You got me as you set the scene with the washing machines and the noise of the sneakers going round. You pulled me in further as I realised she was possibly going to have a reunion with her mother.
The power of everyday objects is evident here - the clothing, the plastic chairs,the red lipstick, the cigarettes; highlighting the intense emotion at play.
Helen was on to something when she said this story was like a photograph. It is a snapshot, a moment in time many of us experience as we decide which path to take. Very moving and powerful, Lauri!
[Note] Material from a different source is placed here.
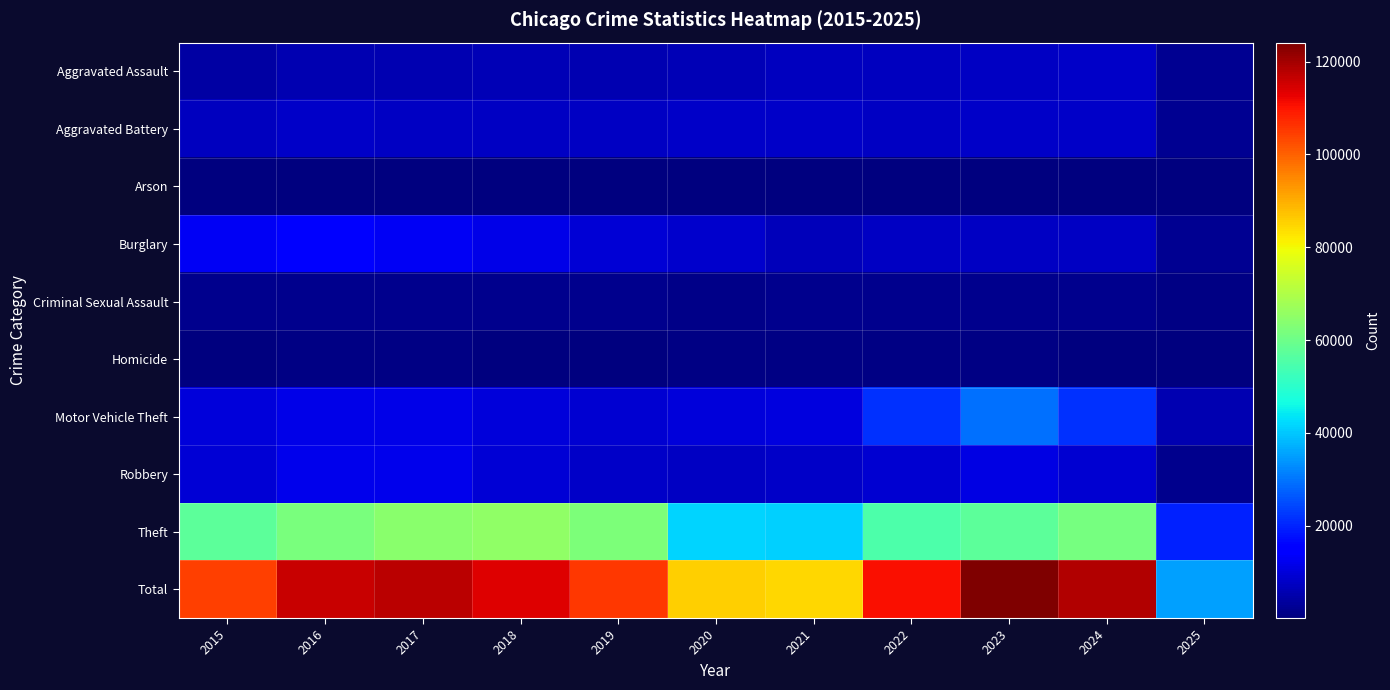

What is the difference between the highest and lowest values at 2015?

103945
Thanks Lissa- yes, perhaps this is not quite a story still has part two. We'll see.
Selma- always too kind, thanks.
I loved the detail - I was caught up in the emotion, but I cringed at the ending because, had I been her, the "everydayness" would have removed my fear and given me the courage to face her!
I love it as it is. I had a sense of foreboding as I was reading it and I was saying "Don't do it!" especially as she had such a fragile expectation of an "ideal" meeting. As irrational as it is, I breathed a sigh of relief at the end. Maybe that says more about me than your story.
Groovy- You're right of course, especially if the daughter is a sensible person but I thought she might be so flawed that ordinary would scare her away. She wanted high drama.
Daoine- I'm honoured you took time away from Mr. Man Jr. to stop by. I hope he's got over the colic. I also wanted that ending so if there is a problem I'm with you in it.